Segment Start: SUPPLIED DATA

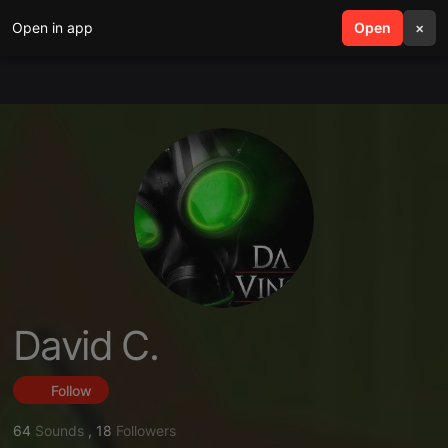
Open in app
search
Open
menu
×
David C.
Follow
64
Sounds
,
18
Followers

Segment End: SUPPLIED DATA

• [TASK] Set down every line of the material above verbatim, leaving out the pictures.

• [EXERCISE RESULT]
Open in app
search
Open
menu
×
David C.
Follow
64
Sounds
,
18
Followers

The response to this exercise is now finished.